10 Secrets your HR won’t tell you

10 Secrets your HR won’t tell you

The most important role of the human resource department is to build trust. However there are times when it will be discreet. Here are 10 secrets your HR will never share with you:

Confidential conversations are shared on a Need to Know basis – If an important senior executives wants to get information and the HR executive feels that the former has to know about it then details of the so-called confidential conversation will be shared. Therefore it would be prudent to avoid name-calling during such conversations

Performance Improvement Plan is another way of saying goodbye – If the HR puts you on the Performance Improvement Plan, they know that your performance will never be considered improved enough for the company.

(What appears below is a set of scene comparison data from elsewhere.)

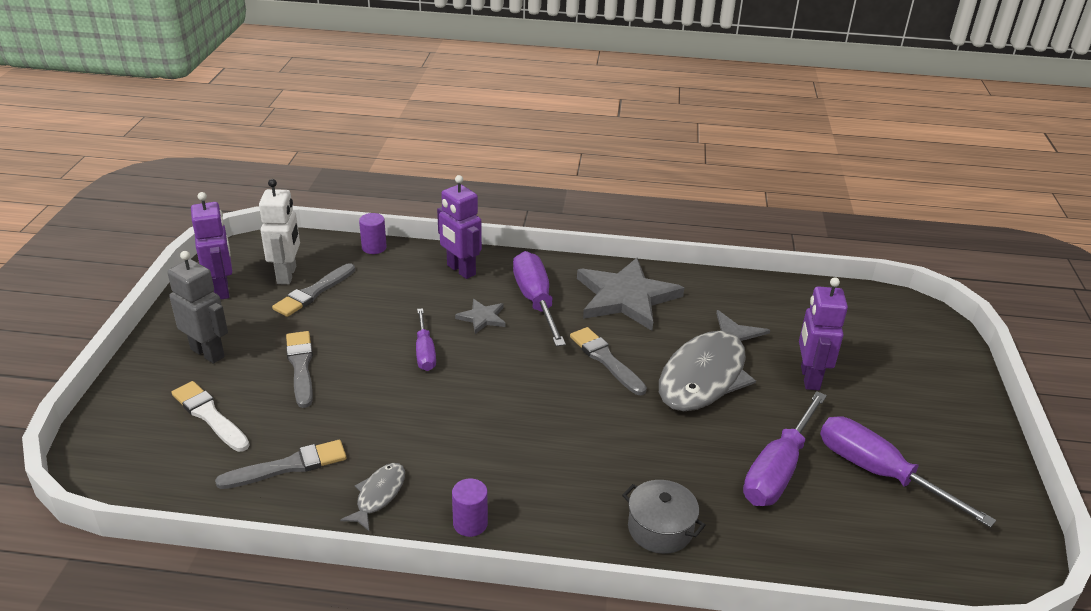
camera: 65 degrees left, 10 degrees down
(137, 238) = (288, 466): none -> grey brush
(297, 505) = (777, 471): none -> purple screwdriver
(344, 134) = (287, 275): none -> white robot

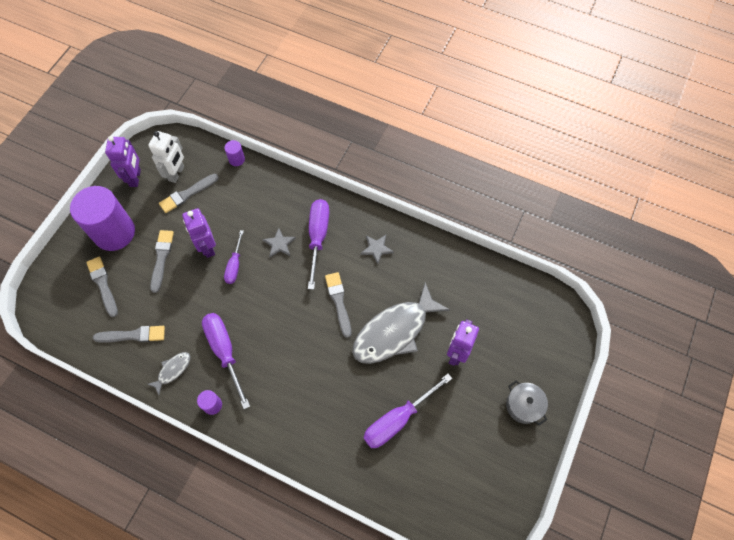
camera: 20 degrees right, 30 degrees up
(208, 353) = (114, 232): grey robot -> purple cylinder
(209, 415) = (103, 284): white brush -> grey brush
(460, 270) = (282, 195): purple robot -> purple robot (207, 247)
(626, 297) = (376, 249): grey star -> grey star, size x0.46
(660, 528) = (310, 440): grey pot -> grey pot (523, 405)
(877, 472) = (455, 439): purple screwdriver -> purple screwdriver (224, 351)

It is time you prepare your resume and send it out. If you find a job before the plan ends then you will not be fired and won’t have to go unemployed.

They go candidate phishing – You may have had a recruiter contact you for a job, ask you some preliminary questions and then never call back again. Most likely the HR was building a list of candidates from a certain company so that they can hire them later. This happens much more frequently than you imagine. Sometimes manpower outsourcing companies are used for this purpose too.

Policy enforcer are high-maintenance – While the HR hand book is to help you stay in compliance, but if you tell the HR about your peers who are breaking the policy then you will be considered the one to be kept an eye on. Pick your battles wisely, only say something when the violation actually hurts the company enough.

At the time of layoffs, personality matters – When the HR executive has to cut a percentage of the workforce he will talk to all the managers about skills and productivity. But at the end of the day, he will keep people who have a positive outlook to sail through the atmosphere of dread that layoffs bring. Being able to uplift everyone during the stressful period is most important.

Online background tests are standard practice – Professional background check of employees in large organizations, like banks or IT companies, requires them to take your permission. The rest rely a lot on free Internet searches. Everything you have ever shared online is available to them to judge you on.   

No reference is a bad reference – An HR consultancy in Mumbai revealed that when a prospective employer reaches out to your HR, she will never give a bad reference. This is because a bad reference opens them up to be sued for slander. While she will refuse the reference, she will honestly answer the yes-or-no question of you being eligible for a rehire. A “no” indicates that the parting was not on good terms.

“Backdoor” reference check – HR would check references of all potential hires before making an offer. You may think you can control the process by sharing handpicked references that would giving you glowing reviews. But the HR will tap into her network if she smells something fishy to find people who had worked with you and talk to them. This is most likely to happen if you say that you were laid off and she suspects that you were fired.

HR will pick the one she likes – Imagine you are in the last stages of selection with 4 other people. The HR wants to conduct a last round to find the most suitable candidate. You score a 95, while the others score a 90. IT doesn’t matter – the scores are close enough for the HR to pick the one she likes the best.

Long-term unemployment hurts your chances – HR tends to consider the candidates who have been unemployed for more than six months unemployable. Your resume will most likely be ignored if you have been out of work that long.